I've got a secret vice, an addiction that sometimes takes over my life... And migrates onto this blog. I am completely hooked on real estate listings.
Like many addicts I caught the bug from my parents. I moved around a lot as a kid, so I have been to a lot of open houses and a metric ton of house hunts. Consider me an expert on wobbly foundations, wibbly molding, and illegal additions.
Dropping me in downtown Detroit is like putting a chocoholic knee deep in Switzerland's finest black gold.
Texas-T.
Damn straight, it's enough to make me pull out a Beverley Hillbillies reference.

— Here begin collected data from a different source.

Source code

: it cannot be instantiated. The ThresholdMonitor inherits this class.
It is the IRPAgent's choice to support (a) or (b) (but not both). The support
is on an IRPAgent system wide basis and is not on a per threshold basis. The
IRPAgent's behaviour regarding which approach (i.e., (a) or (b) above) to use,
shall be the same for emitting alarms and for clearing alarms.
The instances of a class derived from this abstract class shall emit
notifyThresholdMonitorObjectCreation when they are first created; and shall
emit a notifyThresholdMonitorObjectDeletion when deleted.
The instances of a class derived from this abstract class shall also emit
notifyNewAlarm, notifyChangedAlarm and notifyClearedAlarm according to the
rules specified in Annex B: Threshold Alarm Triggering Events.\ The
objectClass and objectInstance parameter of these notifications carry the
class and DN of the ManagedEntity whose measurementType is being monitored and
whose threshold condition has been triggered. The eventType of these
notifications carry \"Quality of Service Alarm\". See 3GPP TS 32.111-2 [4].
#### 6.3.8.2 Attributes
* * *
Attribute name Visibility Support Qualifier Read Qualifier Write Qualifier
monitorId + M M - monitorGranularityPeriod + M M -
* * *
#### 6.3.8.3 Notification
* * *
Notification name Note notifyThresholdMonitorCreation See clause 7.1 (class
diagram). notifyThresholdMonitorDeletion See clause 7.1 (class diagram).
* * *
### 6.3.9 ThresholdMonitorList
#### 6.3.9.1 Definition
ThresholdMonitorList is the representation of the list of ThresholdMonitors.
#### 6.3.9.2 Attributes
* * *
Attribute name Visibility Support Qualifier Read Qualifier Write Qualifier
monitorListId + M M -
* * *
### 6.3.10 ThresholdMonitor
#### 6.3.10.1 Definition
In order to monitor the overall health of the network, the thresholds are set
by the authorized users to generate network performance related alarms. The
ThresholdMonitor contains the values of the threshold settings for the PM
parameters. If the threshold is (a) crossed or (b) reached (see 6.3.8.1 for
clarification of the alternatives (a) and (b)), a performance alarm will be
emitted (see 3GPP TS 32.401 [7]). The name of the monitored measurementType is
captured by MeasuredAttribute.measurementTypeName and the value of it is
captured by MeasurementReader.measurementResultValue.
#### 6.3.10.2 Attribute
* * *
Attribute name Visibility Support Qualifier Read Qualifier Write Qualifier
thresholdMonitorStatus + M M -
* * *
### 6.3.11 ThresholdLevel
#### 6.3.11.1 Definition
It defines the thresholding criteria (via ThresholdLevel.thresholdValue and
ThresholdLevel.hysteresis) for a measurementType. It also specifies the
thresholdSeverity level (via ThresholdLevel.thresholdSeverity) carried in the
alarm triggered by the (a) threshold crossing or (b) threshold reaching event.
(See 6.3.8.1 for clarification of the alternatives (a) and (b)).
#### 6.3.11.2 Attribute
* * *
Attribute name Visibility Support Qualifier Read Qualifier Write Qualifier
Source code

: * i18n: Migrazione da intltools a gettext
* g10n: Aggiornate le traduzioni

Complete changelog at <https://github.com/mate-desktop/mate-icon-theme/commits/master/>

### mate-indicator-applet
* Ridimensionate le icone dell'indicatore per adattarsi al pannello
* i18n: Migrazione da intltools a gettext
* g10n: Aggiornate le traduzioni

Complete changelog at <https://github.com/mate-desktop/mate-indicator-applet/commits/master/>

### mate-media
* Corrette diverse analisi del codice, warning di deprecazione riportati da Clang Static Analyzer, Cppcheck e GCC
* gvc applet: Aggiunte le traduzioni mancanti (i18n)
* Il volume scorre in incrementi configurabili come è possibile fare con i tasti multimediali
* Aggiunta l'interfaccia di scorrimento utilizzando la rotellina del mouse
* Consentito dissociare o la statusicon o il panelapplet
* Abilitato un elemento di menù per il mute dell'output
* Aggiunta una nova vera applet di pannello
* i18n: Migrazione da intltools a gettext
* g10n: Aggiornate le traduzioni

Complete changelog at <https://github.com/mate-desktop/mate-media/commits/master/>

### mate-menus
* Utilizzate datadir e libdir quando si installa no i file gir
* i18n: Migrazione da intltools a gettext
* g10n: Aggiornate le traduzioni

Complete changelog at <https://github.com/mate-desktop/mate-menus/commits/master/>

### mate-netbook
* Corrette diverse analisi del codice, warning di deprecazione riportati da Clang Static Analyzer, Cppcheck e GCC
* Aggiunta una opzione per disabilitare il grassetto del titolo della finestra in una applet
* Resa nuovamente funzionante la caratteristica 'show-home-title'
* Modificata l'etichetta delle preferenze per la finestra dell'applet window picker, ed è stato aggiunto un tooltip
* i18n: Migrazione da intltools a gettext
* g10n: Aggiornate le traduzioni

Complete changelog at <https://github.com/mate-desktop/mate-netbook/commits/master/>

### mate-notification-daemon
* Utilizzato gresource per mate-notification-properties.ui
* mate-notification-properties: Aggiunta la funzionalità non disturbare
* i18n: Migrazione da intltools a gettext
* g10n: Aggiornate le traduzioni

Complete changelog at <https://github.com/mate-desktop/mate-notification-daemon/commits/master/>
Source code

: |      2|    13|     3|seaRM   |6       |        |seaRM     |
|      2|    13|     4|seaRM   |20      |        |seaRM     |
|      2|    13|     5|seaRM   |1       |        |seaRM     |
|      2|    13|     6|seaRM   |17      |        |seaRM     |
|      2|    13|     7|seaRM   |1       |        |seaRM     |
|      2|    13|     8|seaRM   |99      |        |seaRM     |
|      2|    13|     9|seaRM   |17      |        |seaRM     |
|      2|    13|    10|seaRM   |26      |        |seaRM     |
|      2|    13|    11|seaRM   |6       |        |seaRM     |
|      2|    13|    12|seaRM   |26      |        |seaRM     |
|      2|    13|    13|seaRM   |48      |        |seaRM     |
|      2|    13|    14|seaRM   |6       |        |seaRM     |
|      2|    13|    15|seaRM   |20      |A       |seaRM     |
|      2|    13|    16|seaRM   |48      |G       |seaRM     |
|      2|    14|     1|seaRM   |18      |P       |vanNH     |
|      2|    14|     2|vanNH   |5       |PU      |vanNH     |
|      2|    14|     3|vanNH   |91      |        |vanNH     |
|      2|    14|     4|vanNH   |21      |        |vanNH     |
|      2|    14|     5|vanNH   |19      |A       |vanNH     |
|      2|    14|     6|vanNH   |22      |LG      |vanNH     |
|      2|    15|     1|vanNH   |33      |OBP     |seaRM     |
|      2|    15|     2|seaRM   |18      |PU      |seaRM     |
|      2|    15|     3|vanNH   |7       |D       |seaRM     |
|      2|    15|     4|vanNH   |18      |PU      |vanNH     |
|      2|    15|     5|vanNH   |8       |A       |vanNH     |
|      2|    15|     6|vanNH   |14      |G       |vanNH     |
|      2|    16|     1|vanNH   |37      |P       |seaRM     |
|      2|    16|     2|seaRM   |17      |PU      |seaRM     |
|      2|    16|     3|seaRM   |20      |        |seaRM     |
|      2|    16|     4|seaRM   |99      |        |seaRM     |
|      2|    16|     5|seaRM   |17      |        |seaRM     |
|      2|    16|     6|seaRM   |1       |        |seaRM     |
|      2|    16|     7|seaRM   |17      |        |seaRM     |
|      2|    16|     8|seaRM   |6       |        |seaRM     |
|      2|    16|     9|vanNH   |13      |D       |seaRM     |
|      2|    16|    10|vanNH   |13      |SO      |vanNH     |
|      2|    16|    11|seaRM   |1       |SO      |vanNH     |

Unfortunately, like any kid in a candy shop I'm finding it hard to choose. My eyes are bigger than my head. I want them all... the historic gems on real estate websites for half what an 800 square foot ranch house in California would cost... and the abandoned bungalows, little more than windowless shacks sticking out of the snowy ground. As long as the roof's in good shape and the plumbing hasn't been stripped, I'd be happy to renovate. I even like renovating, almost as much as I like real estate listings, and if the place were in bad enough shape then I could do something really interesting. Replace entire walls with glass brick. Install an outdoor shower in the backyard. Redo an entire bathroom in cedar to make my own sauna. I don't do plumbing, and I don't do electricity but other than that I'm willing to bungle almost anything, consider me locked, loaded, and ready to go.
All I need is a registered deed, a crowbar, and a pallet full of Mexican tile.
It's cheaper than therapy.
Otherwise I just might have to join Real Estate Anonymous.
I might have to start Real Estate Anonymous. Friends of This Old House.